Nicolas Saada : Deux semaines après les attentats, je dînais avec des amis, et l’un d’eux a expliqué que sa nièce avait failli mourir dans cet hôtel. Il m’a raconté toute l’histoire, et j’ai vraiment été impressionné par son comportement et son courage. Je me suis dit que ça avait vraiment dû être une expérience bouleversante, et quoi qu’il en soit une histoire qu’il fallait raconter. Au début, le plus important pour moi c’était qu’elle m’autorise à raconter son histoire. Une fois sa permission obtenue, nous nous sommes entretenus longuement afin qu’elle me fasse un récit détaillé des événements de cette nuit-là. J’ai décidé de ne pas interviewer ses parents pour pouvoir présenter avec clarté sa vision des choses et permettre au public de rester constamment auprès d’elle. Ensuite, j’ai écrit le scénario inspiré à 80% de son récit, et puis j’y ai ajouté un prologue et un épilogue.
En quoi est-ce une fiction ?
Cela tient à la manière de traiter les évènements et de jouer avec le temps. Lorsqu’un événement est filmé par un réalisateur, cela devient forcément de la fiction. La réalité c’est juste une idée, un fantasme que les gens ont quand ils regardent une œuvre de fiction. N’importe quel film de genre est une illusion, une création, et tout ce qu’elle me racontait ressemblait déjà beaucoup à du cinéma. Les événements et la manière dont ils se sont déroulés, tout était très mécanique et précis au point que je n’ai même presque rien eu à adapter pour le scénario. Ça aurait pu être le scénario d’une fiction.

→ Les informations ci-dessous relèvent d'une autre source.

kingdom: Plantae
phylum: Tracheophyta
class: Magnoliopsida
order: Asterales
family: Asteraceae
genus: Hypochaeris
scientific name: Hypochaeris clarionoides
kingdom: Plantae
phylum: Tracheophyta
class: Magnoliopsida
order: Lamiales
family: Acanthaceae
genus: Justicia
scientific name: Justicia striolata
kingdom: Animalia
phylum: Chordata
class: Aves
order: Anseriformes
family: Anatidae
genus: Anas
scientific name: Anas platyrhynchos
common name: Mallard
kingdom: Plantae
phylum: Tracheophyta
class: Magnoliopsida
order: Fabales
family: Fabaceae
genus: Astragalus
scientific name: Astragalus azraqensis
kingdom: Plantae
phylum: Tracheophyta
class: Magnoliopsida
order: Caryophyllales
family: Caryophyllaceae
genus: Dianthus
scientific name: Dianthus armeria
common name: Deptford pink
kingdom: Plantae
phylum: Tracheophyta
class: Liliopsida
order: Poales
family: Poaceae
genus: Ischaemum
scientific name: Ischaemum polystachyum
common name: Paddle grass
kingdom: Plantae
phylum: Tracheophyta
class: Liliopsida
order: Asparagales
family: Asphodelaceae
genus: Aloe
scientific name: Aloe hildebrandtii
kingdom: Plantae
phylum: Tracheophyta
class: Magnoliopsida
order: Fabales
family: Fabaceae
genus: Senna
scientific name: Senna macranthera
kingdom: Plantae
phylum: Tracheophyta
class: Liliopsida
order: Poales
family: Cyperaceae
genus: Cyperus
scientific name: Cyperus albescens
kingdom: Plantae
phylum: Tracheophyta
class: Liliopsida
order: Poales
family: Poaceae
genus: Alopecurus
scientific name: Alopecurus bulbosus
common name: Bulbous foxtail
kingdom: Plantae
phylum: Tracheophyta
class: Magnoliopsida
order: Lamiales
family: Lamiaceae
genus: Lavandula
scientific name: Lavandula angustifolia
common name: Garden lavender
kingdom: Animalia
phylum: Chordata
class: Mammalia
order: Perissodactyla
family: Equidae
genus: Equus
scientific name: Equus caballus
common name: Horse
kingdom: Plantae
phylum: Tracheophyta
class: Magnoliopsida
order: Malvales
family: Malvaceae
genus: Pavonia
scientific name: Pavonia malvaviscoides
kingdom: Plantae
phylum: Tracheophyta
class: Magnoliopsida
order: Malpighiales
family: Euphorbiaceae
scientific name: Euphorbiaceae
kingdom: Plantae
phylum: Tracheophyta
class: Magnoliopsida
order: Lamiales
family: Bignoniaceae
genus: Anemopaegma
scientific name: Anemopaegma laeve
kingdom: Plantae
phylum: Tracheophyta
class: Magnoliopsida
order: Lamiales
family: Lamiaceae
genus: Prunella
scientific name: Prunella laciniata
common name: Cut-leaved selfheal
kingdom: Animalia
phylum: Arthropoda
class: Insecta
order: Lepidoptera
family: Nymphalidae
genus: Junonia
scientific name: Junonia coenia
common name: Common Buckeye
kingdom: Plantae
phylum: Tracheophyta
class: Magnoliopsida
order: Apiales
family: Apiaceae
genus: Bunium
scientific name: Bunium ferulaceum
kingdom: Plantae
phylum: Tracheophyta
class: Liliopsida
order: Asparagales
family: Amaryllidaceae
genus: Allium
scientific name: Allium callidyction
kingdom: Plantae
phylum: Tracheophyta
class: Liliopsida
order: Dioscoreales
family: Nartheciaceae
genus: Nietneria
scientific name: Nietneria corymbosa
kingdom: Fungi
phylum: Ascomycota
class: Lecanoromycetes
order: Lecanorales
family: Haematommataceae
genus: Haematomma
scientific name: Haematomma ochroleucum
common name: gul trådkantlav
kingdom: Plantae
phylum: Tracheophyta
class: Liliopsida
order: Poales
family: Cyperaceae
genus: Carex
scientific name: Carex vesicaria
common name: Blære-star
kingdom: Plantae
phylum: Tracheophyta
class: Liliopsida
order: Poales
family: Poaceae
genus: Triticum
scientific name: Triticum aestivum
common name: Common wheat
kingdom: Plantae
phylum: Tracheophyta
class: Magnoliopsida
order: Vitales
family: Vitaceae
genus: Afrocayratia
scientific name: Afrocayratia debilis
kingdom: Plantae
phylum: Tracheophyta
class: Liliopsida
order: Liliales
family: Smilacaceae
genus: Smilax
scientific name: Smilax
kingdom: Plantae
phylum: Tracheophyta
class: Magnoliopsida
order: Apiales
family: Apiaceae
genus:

Ce que vous vouliez, c’est que le public se mette à sa place.
Je trouvais important que le public soit en empathie avec elle. À mes yeux, elle symbolisait la jeunesse d’aujourd’hui, indépendamment de ses origines ou de sa condition sociale. C’était intéressant de montrer une personne un peu perdue, en proie à l’inquiétude et à l’insécurité, et qui se retrouve brusquement plongée au cœur d’une situation qui demande de prendre de vraies décisions, d’agir avec réflexion et maturité. C’est pourquoi l’expérience de cette jeune fille a autant de valeur que n’importe quelle autre. Ce qui compte ce n’est pas le contexte qui pourrait la rendre plus ou moins intéressante, ce qui compte c’est bel et bien l’expérience elle-même. Ce qui s’est passé dans cette ville cette nuit-là est arrivé à plein d’autres gens, et ce que je voulais, c’était montrer le caractère universel de son expérience. J’ai vraiment eu de la chance de tomber sur trois acteurs qui ont parfaitement compris le but du film : il ne s’agissait pas d’une prise de position politique, ni d’une reconstitution de l’attaque, il s’agissait tout simplement de raconter l’expérience de cette jeune fille et j’étais certain que Stacy Martin serait parfaite pour ce rôle.
Comment s’est passé le tournage à Bombay ?
Ça a été le tournage le plus difficile que j’ai connu. Nous avions 35 jours pour tourner ce film et chaque journée était une nouvelle aventure. À l’étape de la préproduction, nous avons compris qu’il nous faudrait filmer la façade de l’hôtel et les extérieurs à Bombay, mais nous n’avions pas le droit de tourner à l’intérieur du Taj Mahal. Par conséquent, il nous a fallu récréer les lieux dans différents endroits, construire des décors et utiliser des images de synthèse. Au début, nous avons tourné en Inde et on sentait le danger chaque jour. Nous ne savions pas comment les gens allaient réagir au film et ça nous inquiétait. Finalement, tout s’est bien passé, malgré un tournage sous tension.
Comment avez-vous réussi à maintenir le rythme constant et serein du film dans une telle atmosphère ?
En fait, je crois que j’aime la musique encore plus que le cinéma ; c’est ce qui m’a permis de donner du rythme à ce film. Il y avait quelque chose de très musical. L’ouverture du film est comme le silence avant le concert, le moment où les différents instruments jouent doucement avant un crescendo. Je voulais que ce soit très mélodieux.